*TRECHO SELECIONADO*
+--

Por Layla Shasta – Muita conexão com a internet, pouca conexão entre si. Um estudo feito com mais de 70 duplas de pais e filhos mostrou que crianças em idade pré-escolar que usam celulares e tablets com frequência têm menor quantidade e qualidade de interação com os pais em relação aos pequenos que não apresentam esse hábito. A pesquisa é da Universidade Eötvös Loránd (ELTE), na Hungria.
Os pesquisadores consideraram uma criança como usuária de dispositivos móveis se ela usasse o aparelho há pelo menos seis meses e passasse no mínimo duas horas por semana diante dele.
Para observar o nível de entrosamento entre pais e filhos, os pesquisadores usaram duas formas de avaliação: um questionário e uma pesquisa no laboratório. No primeiro, os pais descreveram os hábitos relacionados ao uso de celulares e tablets e como era o tempo que passavam juntos.
Já no laboratório, a qualidade da interação foi medida a partir de duas sessões de brincadeiras: na primeira, pais e filhos podiam escolher brincar com qualquer um dos diversos jogos disponibilizados pela equipe.
Na segunda etapa, eles participaram de um jogo específico, organizado pelos pesquisadores. As duas atividades tiveram duração de cinco minutos.
Na brincadeira sugerida pelos cientistas, cada dupla deveria desenhar em um quadro com dois botões e uma tela. Segundo os autores, o botão esquerdo controlava o movimento vertical, enquanto o direito controlava o movimento horizontal. Girar simultaneamente os dois botões resultava em uma linha diagonal.
Cada integrante da família foi instruído a controlar um botão (por exemplo: a criança ficava com o direito, enquanto o pai manuseava o esquerdo). A ideia era que desenhassem, juntos, um pinheiro ou uma casa, o que demandava movimentos sincronizados. Os pesquisadores analisaram vídeos dessa tarefa para tentar identificar indicadores da qualidade do relacionamento entre pais e filhos.
Para isso, eles destacaram cinco aspectos para caracterizar as interações: Interatividade (por exemplo, a criança inicia a interação e o pai responde); Controle parental (o pai controla física ou verbalmente a criança); Atenção com o parceiro (eles olham um para o outro); Colaboração (eles trabalham juntos na tarefa); Diversão compartilhada (pais e filhos rindo juntos).
A partir das imagens, os pesquisadores observaram uma diferença marcante: as interações entre as crianças usuárias de dispositivos móveis e seus pais durante as brincadeiras eram de pior qualidade. “Havia menos interatividade, menos atenção mútua e menos controle parental”, resumiu Krisztina Liszkai-Peres, principal autora do estudo, em comunicado à imprensa.

+--

*TRECHOS DOS DADOS*
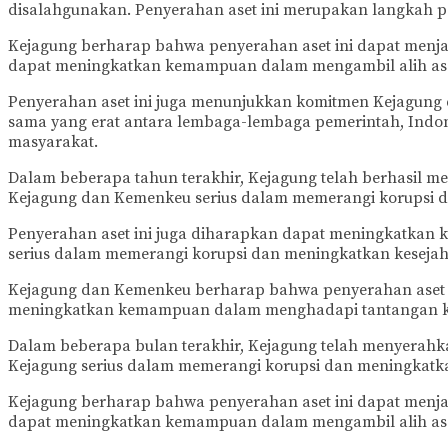
disalahgunakan. Penyerahan aset ini merupakan langkah 
Kejagung berharap bahwa penyerahan aset ini dapat menja
dapat meningkatkan kemampuan dalam mengambil alih ase
Penyerahan aset ini juga menunjukkan komitmen Kejagung
sama yang erat antara lembaga-lembaga pemerintah, Ind
masyarakat.
Dalam beberapa tahun terakhir, Kejagung telah berhasil me
Kejagung dan Kemenkeu serius dalam memerangi korupsi 
Penyerahan aset ini juga diharapkan dapat meningkatkan
serius dalam memerangi korupsi dan meningkatkan kesejah
Kejagung dan Kemenkeu berharap bahwa penyerahan aset in
meningkatkan kemampuan dalam menghadapi tantangan ko
Dalam beberapa bulan terakhir, Kejagung telah menyerahka
Kejagung serius dalam memerangi korupsi dan meningkatk
Kejagung berharap bahwa penyerahan aset ini dapat menja
dapat meningkatkan kemampuan dalam mengambil alih ase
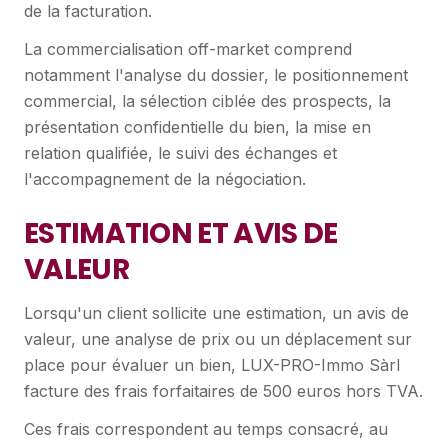
de la facturation.
La commercialisation off-market comprend
notamment l'analyse du dossier, le positionnement
commercial, la sélection ciblée des prospects, la
présentation confidentielle du bien, la mise en
relation qualifiée, le suivi des échanges et
l'accompagnement de la négociation.
ESTIMATION ET AVIS DE
VALEUR
Lorsqu'un client sollicite une estimation, un avis de
valeur, une analyse de prix ou un déplacement sur
place pour évaluer un bien, LUX-PRO-Immo Sàrl
facture des frais forfaitaires de 500 euros hors TVA.
Ces frais correspondent au temps consacré, au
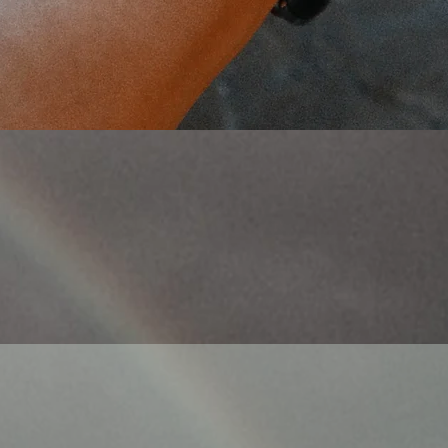
Γρήγορη προβολή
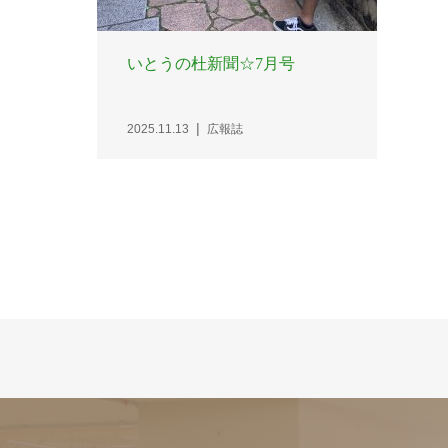
いとうの杜新聞☆7月号
2025.11.13
広報誌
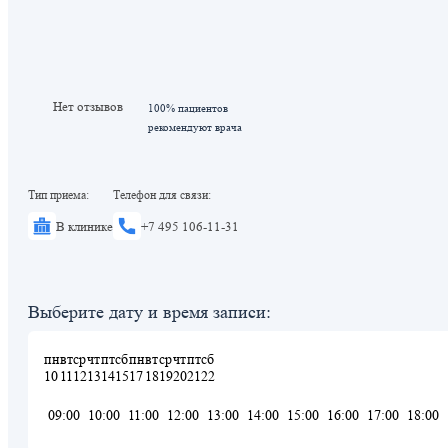
Нет отзывов
100% пациентов
рекомендуют врача
Тип приема:
Телефон для связи:
В клинике
+7 495 106-11-31
Выберите дату и время записи:
пн
вт
ср
чт
пт
сб
пн
вт
ср
чт
пт
сб
10
11
12
13
14
15
17
18
19
20
21
22
09:00
10:00
11:00
12:00
13:00
14:00
15:00
16:00
17:00
18:00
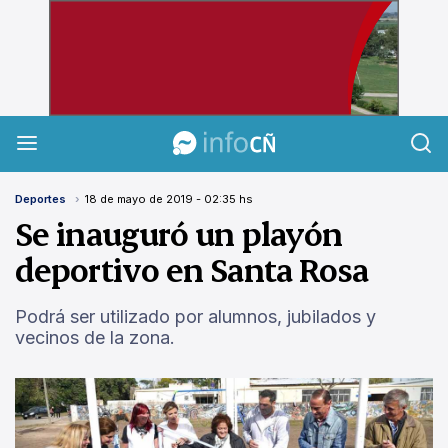
InfoCañuelas
Deportes
18 de mayo de 2019 - 02:35 hs
Se inauguró un playón
deportivo en Santa Rosa
Podrá ser utilizado por alumnos, jubilados y
vecinos de la zona.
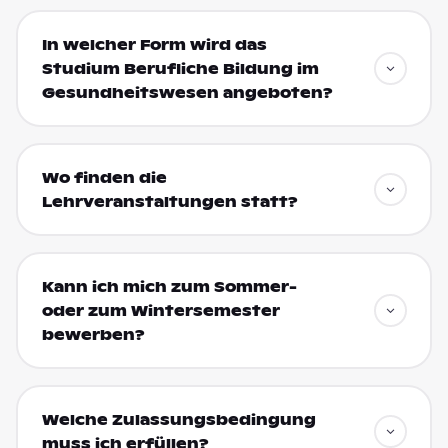
In welcher Form wird das
Studium Berufliche Bildung im
Gesundheitswesen angeboten?
Wo finden die
Lehrveranstaltungen statt?
Kann ich mich zum Sommer-
oder zum Wintersemester
bewerben?
Welche Zulassungsbedingung
muss ich erfüllen?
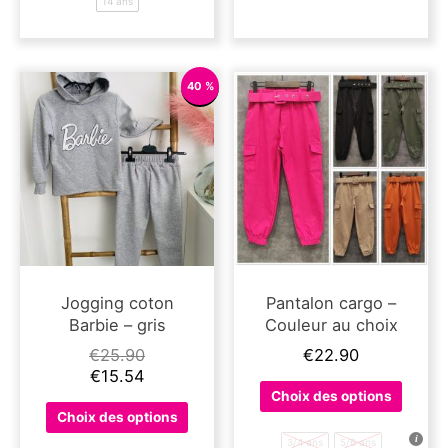
14 ans
Les
options
peuvent
être
40 %
choisies
sur
la
page
du
produit
Jogging coton
Pantalon cargo –
Barbie – gris
Couleur au choix
€
25.90
€
22.90
€
15.54
Ce
Choix des options
Ce
produit
Choix des options
produit
a
3/4 ans
5/6 ans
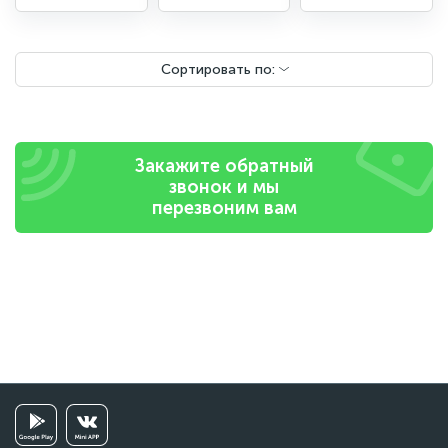
Сортировать по:
Закажите обратный
звонок и мы
перезвоним вам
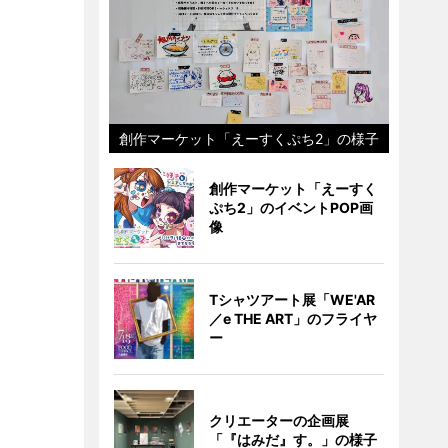
創作マーケット「えーすくぷち2」の様子
創作マーケット「えーすく
ぷち2」のイベントPOP画
像
Tシャツアート展「WE'AR
／e THE ART」のフライヤ
ー
クリエーターの企画展
「『はみだ』す。」の様子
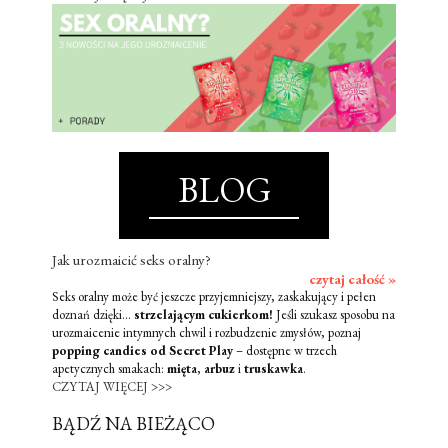
BLOG
Jak urozmaicić seks oralny?
czytaj całość »
Seks oralny może być jeszcze przyjemniejszy, zaskakujący i pełen
doznań dzięki...
strzelającym cukierkom!
Jeśli szukasz sposobu na
urozmaicenie intymnych chwil i rozbudzenie zmysłów, poznaj
popping candies od Secret Play
– dostępne w trzech
apetycznych smakach:
mięta
,
arbuz
i
truskawka
.
CZYTAJ WIĘCEJ >>>
BĄDŹ NA BIEŻĄCO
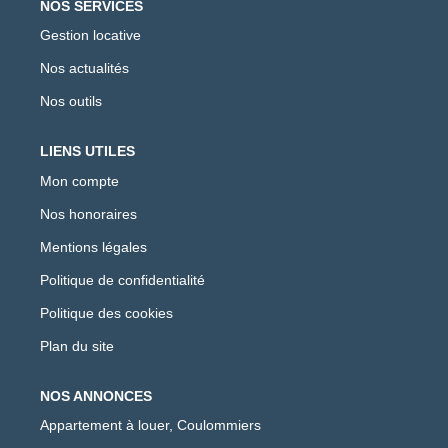
NOS SERVICES
Gestion locative
Nos actualités
Nos outils
LIENS UTILES
Mon compte
Nos honoraires
Mentions légales
Politique de confidentialité
Politique des cookies
Plan du site
NOS ANNONCES
Appartement à louer, Coulommiers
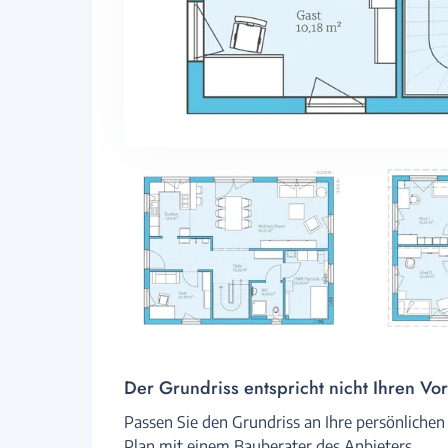
Der Grundriss entspricht nicht Ihren Vo
Passen Sie den Grundriss an Ihre persönlichen
Plan mit einem Bauberater des Anbieters.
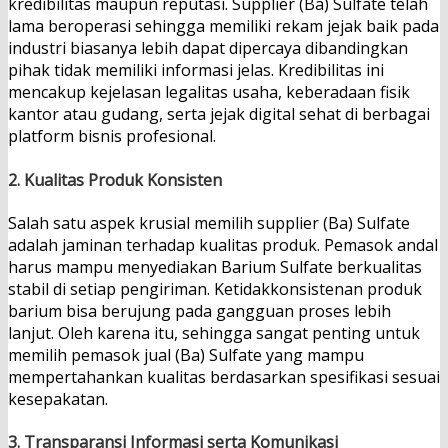
kredibilitas maupun reputasi. Supplier (Ba) Sulfate telah
lama beroperasi sehingga memiliki rekam jejak baik pada
industri biasanya lebih dapat dipercaya dibandingkan
pihak tidak memiliki informasi jelas. Kredibilitas ini
mencakup kejelasan legalitas usaha, keberadaan fisik
kantor atau gudang, serta jejak digital sehat di berbagai
platform bisnis profesional.
2. Kualitas Produk Konsisten
Salah satu aspek krusial memilih supplier (Ba) Sulfate
adalah jaminan terhadap kualitas produk. Pemasok andal
harus mampu menyediakan Barium Sulfate berkualitas
stabil di setiap pengiriman. Ketidakkonsistenan produk
barium bisa berujung pada gangguan proses lebih
lanjut. Oleh karena itu, sehingga sangat penting untuk
memilih pemasok jual (Ba) Sulfate yang mampu
mempertahankan kualitas berdasarkan spesifikasi sesuai
kesepakatan.
3. Transparansi Informasi serta Komunikasi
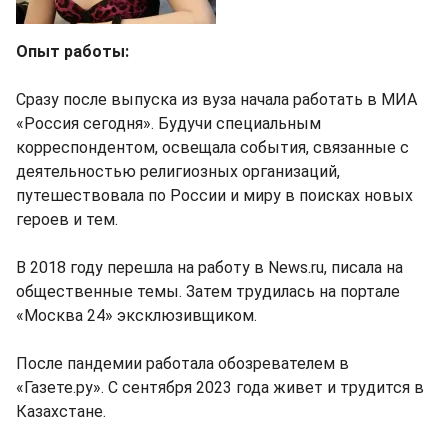
Опыт работы:
Сразу после выпуска из вуза начала работать в МИА
«Россия сегодня». Будучи специальным
корреспондентом, освещала события, связанные с
деятельностью религиозных организаций,
путешествовала по России и миру в поисках новых
героев и тем.
В 2018 году перешла на работу в News.ru, писала на
общественные темы. Затем трудилась на портале
«Москва 24» эксклюзивщиком.
После пандемии работала обозревателем в
«Газете.ру». С сентября 2023 года живет и трудится в
Казахстане.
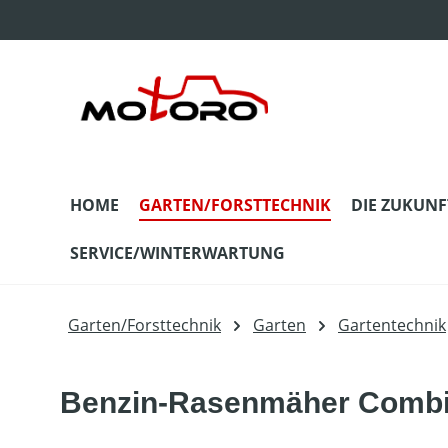
m Hauptinhalt springen
Zur Suche springen
Zur Hauptnavigation springen
HOME
GARTEN/FORSTTECHNIK
DIE ZUKUNF
SERVICE/WINTERWARTUNG
Garten/Forsttechnik
Garten
Gartentechnik
Benzin-Rasenmäher Combi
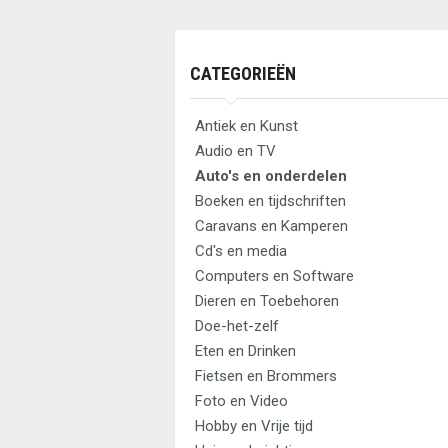
CATEGORIEËN
Antiek en Kunst
Audio en TV
Auto's en onderdelen
Boeken en tijdschriften
Caravans en Kamperen
Cd's en media
Computers en Software
Dieren en Toebehoren
Doe-het-zelf
Eten en Drinken
Fietsen en Brommers
Foto en Video
Hobby en Vrije tijd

+--

*SOBRE O EXERCÍCIO*
Por favor, substitua "pesquisadores" por "cientistas" no trecho do texto sobre o estudo com pais e filhos entre "A partir das" e "comunicado à imprensa.", inclusive, e reescreva esse trecho com a troca feita.

*EXERCÍCIO CONCLUÍDO*
A partir das imagens, os cientistas observaram uma diferença marcante: as interações entre as crianças usuárias de dispositivos móveis e seus pais durante as brincadeiras eram de pior qualidade. “Havia menos interatividade, menos atenção mútua e menos controle parental”, resumiu Krisztina Liszkai-Peres, principal autora do estudo, em comunicado à imprensa.